Catherine Blackburn: with these hands, from this land
to
Wanuskewin Heritage Park Galleries RR #4 Penner Rd, Saskatoon, Saskatchewan S7K 3J7
Catherine Blackburn
Catherine Blackburn, "But there's no scar II," 2020
lightbox, wooden frame
with these hands, from this land presents a new body of work from multidisciplinary artist Catherine Blackburn. This exhibition continues Blackburn’s ongoing investigations into female Indigenous identity through her familial histories and personal experiences. Her practice seamlessly moves between mediums, including sculptural installation, photography and video, while incorporating elements of traditional Indigenous art forms, coalescing to create new interpretations that respond to contemporary life.
Focusing on the adornment of Indigenous bodies, the artworks in this exhibition are considered acts of reclamation as Blackburn expresses the refusal to be classified or minimized by the oppressive history of colonization. The act of beading, as seen in But there’s no scar II and Trapline II, provides her with the capacity to speak her mother- tongue of Dene, even when she does not know the words, her hands allow her to connect to language and land.
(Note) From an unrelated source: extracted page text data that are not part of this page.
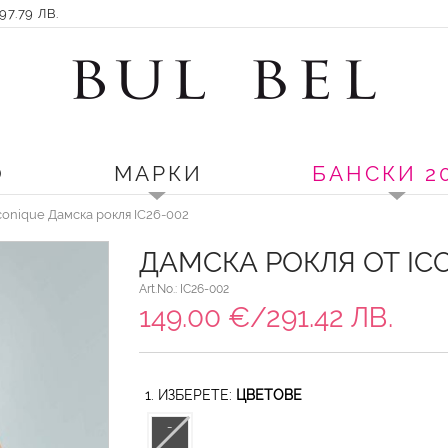
7.79 ЛВ.
О
МАРКИ
БАНСКИ 2
conique Дамска рокля IC26-002
ДАМСКА РОКЛЯ ОТ IC
Art.No.: IC26-002
149.00 €/291.42 ЛВ.
1. ИЗБЕРЕТЕ:
ЦВЕТОВЕ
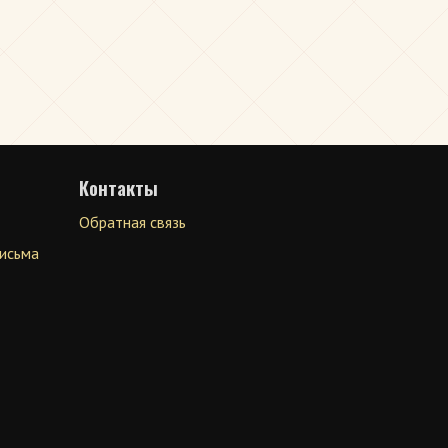
Контакты
Обратная связь
письма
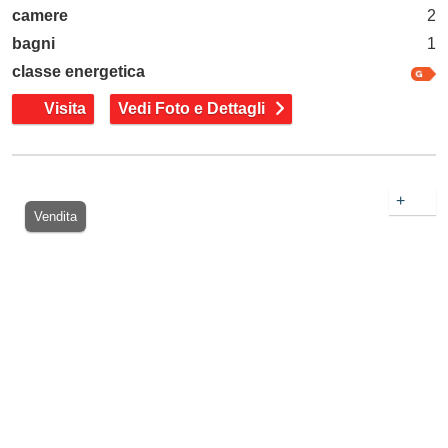
camere
2
bagni
1
classe energetica
Visita
Vedi Foto e Dettagli
+
Vendita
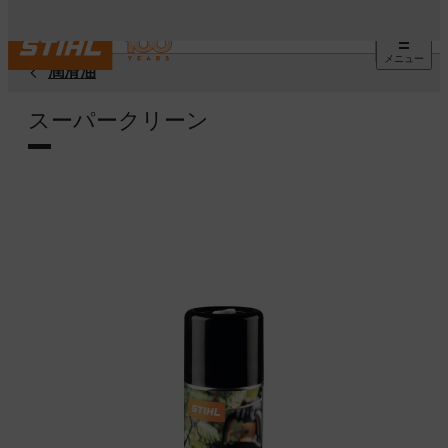
メニュー
潤滑油
スーパークリーン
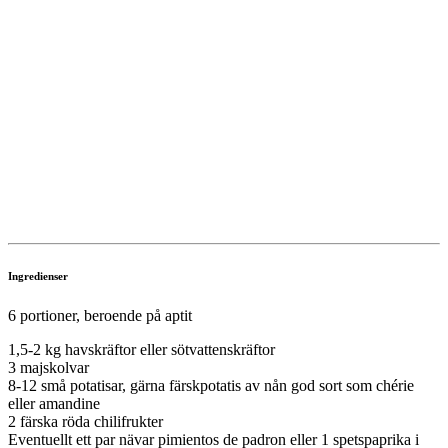
Ingredienser
6 portioner, beroende på aptit
1,5-2 kg havskräftor eller sötvattenskräftor
3 majskolvar
8-12 små potatisar, gärna färskpotatis av nån god sort som chérie
eller amandine
2 färska röda chilifrukter
Eventuellt ett par nävar pimientos de padron eller 1 spetspaprika i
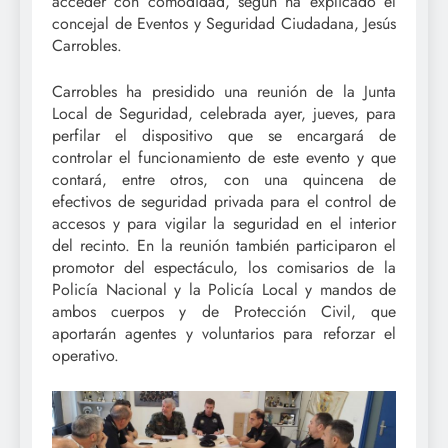
acceder con comodidad, según ha explicado el
concejal de Eventos y Seguridad Ciudadana, Jesús
Carrobles.
Carrobles ha presidido una reunión de la Junta
Local de Seguridad, celebrada ayer, jueves, para
perfilar el dispositivo que se encargará de
controlar el funcionamiento de este evento y que
contará, entre otros, con una quincena de
efectivos de seguridad privada para el control de
accesos y para vigilar la seguridad en el interior
del recinto. En la reunión también participaron el
promotor del espectáculo, los comisarios de la
Policía Nacional y la Policía Local y mandos de
ambos cuerpos y de Protección Civil, que
aportarán agentes y voluntarios para reforzar el
operativo.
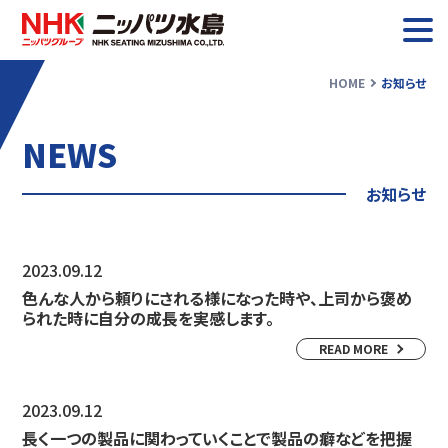
HOME
お知らせ
お知らせ
NEWS
ニッパツ水島について
お知らせ
業務紹介
2023.09.12
採用情報
色んな人から頼りにされる様になった時や、上司から褒め
られた時に自分の成長を実感します。
READ MORE
2023.09.12
長く一つの製品に関わっていくことで製品の癖などを把握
By contemporizing Dene traditions that are inspired by her grandmother, Blackburn disrupts the colonial gaze that has reigned over functional Indigenous objects, therefore releasing these objects from athropologized, museological glass cases. As found in the series Setsuné’s tools. Blackburn asserts, “Through our hands, by way of beading, gathering, tattooing, piercing, trapping, fishing, tool making, sewing, skinning, scraping, tanning, I honour the ways in which Dene life has always relied on our bodies. This relationship to body and object, functioning together in this tactile manner, speaks to a land-based act of love.”
Blackburn’s sense of urgency with this body of work is palpable, as she points to the future by celebrating the history of strength, resilience and beauty found in Indigenous sovereignty.